Brad Flansbaum tipped me off to this first person account of a Cancer researcher (Peter Bach) writing about his wife’s diagnosis with Breast Cancer. I will be following this story (in NY Times Well blog under ‘The Doctor’s Wife’). Christian Sinclair has an interesting post focusing on how much patients and families want to know about prognosis after a Cancer diagnosis. There is a vivid moment in the March 21, 2011 post in which an esteemed Cancer researcher says to another (Peter Bach, the writer, husband) about the chance for a relapse of his wife’s Cancer:
All of this progress meant that the chance that Ruth’s breast cancer would come back was a lot lower than it might have been years ago. But what was that chance, anyway? It was the obvious question, and we put it to her oncologist at our first appointment with him. He paused and then offered a peculiar answer. He said we should realize that it didn’t matter. It would either happen or it wouldn’t.

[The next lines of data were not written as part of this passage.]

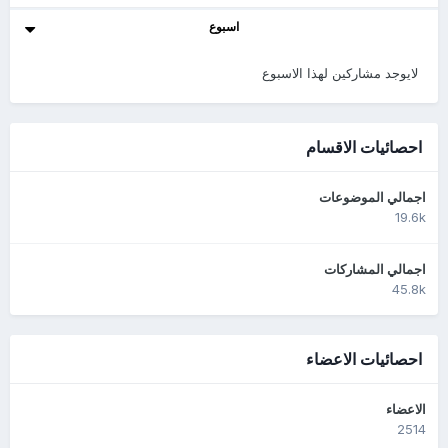
اسبوع
لايوجد مشاركين لهذا الاسبوع
احصائيات الاقسام
اجمالي الموضوعات
19.6k
اجمالي المشاركات
45.8k
احصائيات الاعضاء
الاعضاء
2514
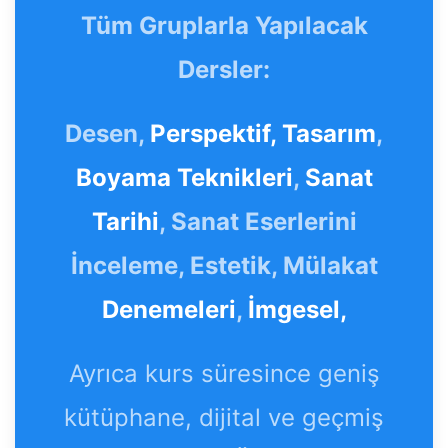
Tüm Gruplarla Yapılacak
Dersler:
Desen,
Perspektif,
Tasarım
,
Boyama Teknikleri
,
Sanat
Tarihi
, Sanat Eserlerini
İnceleme, Estetik, Mülakat
Denemeleri
,
İmgesel,
Ayrıca kurs süresince geniş
kütüphane, dijital ve geçmiş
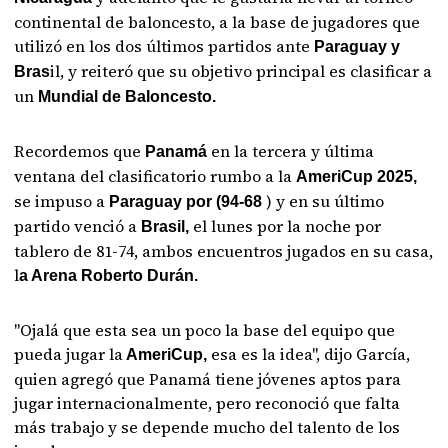
continental de baloncesto, a la base de jugadores que
utilizó en los dos últimos partidos ante
Paraguay y
il, y reiteró que su objetivo principal es clasificar a
Bras
un
Mundial de Baloncesto.
Recordemos que
en la tercera y última
Panamá
ventana del clasificatorio rumbo a la
AmeriCup 2025,
se impuso a
) y en su último
Paraguay por (94-68
partido venció a
el lunes por la noche por
Brasil,
tablero de 81-74, ambos encuentros jugados en su casa,
l
a Arena Roberto Durán.
"Ojalá que esta sea un poco la base del equipo que
pueda jugar la
esa es la idea", dijo García,
AmeriCup,
quien agregó que Panamá tiene jóvenes aptos para
jugar internacionalmente, pero reconoció que falta
más trabajo y se depende mucho del talento de los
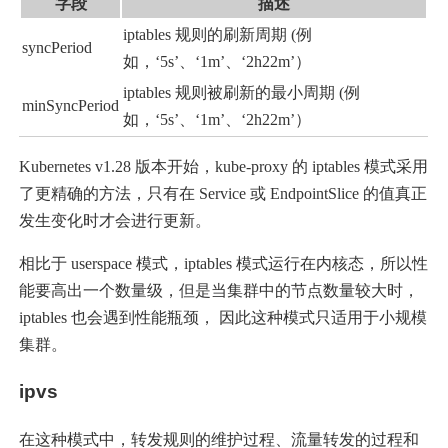
字段
描述
iptables 规则的刷新周期 (例
syncPeriod
如，‘5s’、‘1m’、‘2h22m’）
iptables 规则被刷新的最小周期 (例
minSyncPeriod
如，‘5s’、‘1m’、‘2h22m’）
Kubernetes v1.28 版本开始，kube-proxy 的 iptables 模式采用
了更精确的方法，只有在 Service 或 EndpointSlice 的值真正
发生变化时才会进行更新。
相比于 userspace 模式，iptables 模式运行在内核态，所以性
能要高出一个数量级，但是当集群中的节点数量较大时，
iptables 也会遇到性能瓶颈， 因此这种模式只适用于小规模
集群。
ipvs
在这种模式中，转发规则的维护过程、流量转发的过程和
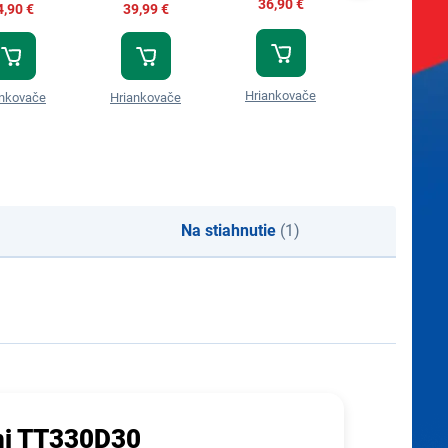
36,90 €
4,90 €
39,99 €
48,99 €
Hriankovače
ankovače
Hriankovače
Hriankovač
Na stiahnutie
(1)
ini TT330D30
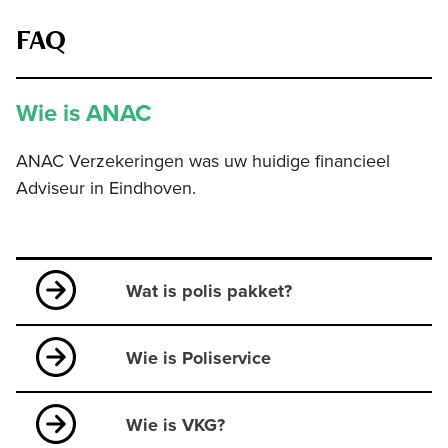
FAQ
Wie is ANAC
ANAC Verzekeringen was uw huidige financieel
Adviseur in Eindhoven.
Wat is polis pakket?
Wie is Poliservice
Wie is VKG?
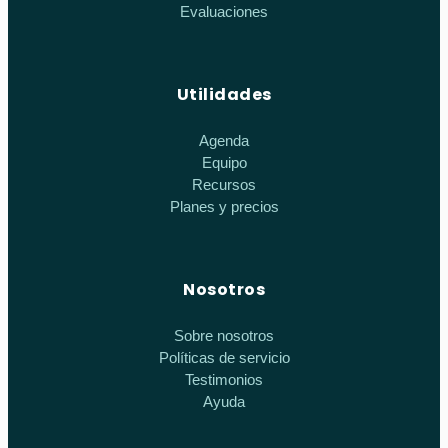
Evaluaciones
Utilidades
Agenda
Equipo
Recursos
Planes y precios
Nosotros
Sobre nosotros
Políticas de servicio
Testimonios
Ayuda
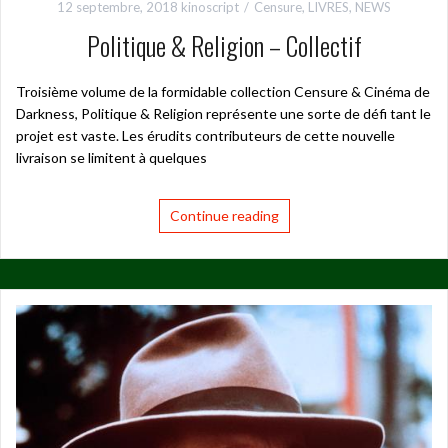
12 septembre, 2018
kinoscript
Censure
,
LIVRES
,
NEWS
Politique & Religion – Collectif
Troisième volume de la formidable collection Censure & Cinéma de
Darkness, Politique & Religion représente une sorte de défi tant le
projet est vaste. Les érudits contributeurs de cette nouvelle
livraison se limitent à quelques
Continue reading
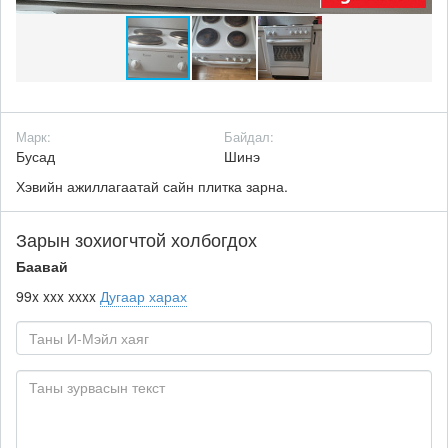
Марк:
Байдал:
Бусад
Шинэ
Хэвийн ажиллагаатай сайн плитка зарна.
Зарын зохиогчтой холбогдох
Баавай
99x xxx xxxx
Дугаар харах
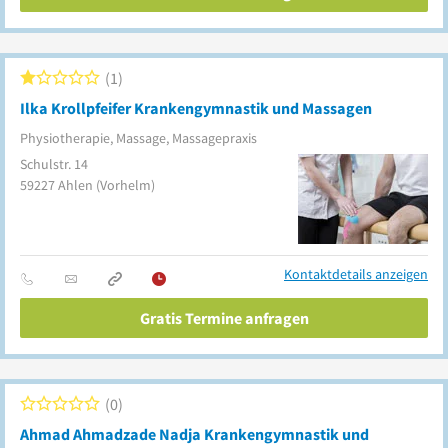
1
Ilka Krollpfeifer Krankengymnastik und Massagen
Physiotherapie, Massage, Massagepraxis
Schulstr. 14
59227
Ahlen
(Vorhelm)
Kontaktdetails anzeigen
Gratis Termine anfragen
0
Ahmad Ahmadzade Nadja Krankengymnastik und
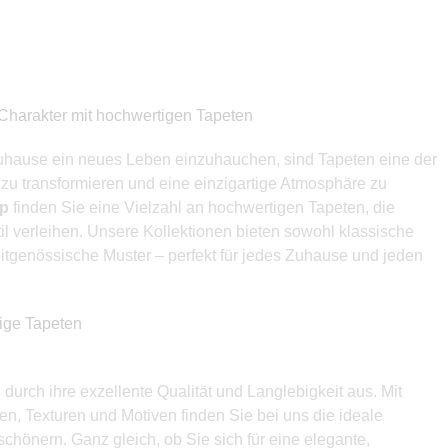
Charakter mit hochwertigen Tapeten
uhause ein neues Leben einzuhauchen, sind Tapeten eine der
zu transformieren und eine einzigartige Atmosphäre zu
op
finden Sie eine Vielzahl an hochwertigen Tapeten, die
l verleihen. Unsere Kollektionen bieten sowohl klassische
itgenössische Muster – perfekt für jedes Zuhause und jeden
bige Tapeten
durch ihre exzellente Qualität und Langlebigkeit aus. Mit
en, Texturen und Motiven finden Sie bei uns die ideale
chönern. Ganz gleich, ob Sie sich für eine elegante,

Sinclair notes that a patient asking about chances and prognosis is not only an opportunity to provide a number:
It (patients asking this question) seems like a free pass to begin opening a general conversation about what to expect and how best to prepare, but many doctors still miss this opening as the doctor in the story did.
As Sinclair notes, the comment section has many interesting responses to this physician’s response to the question, “What are my chances?”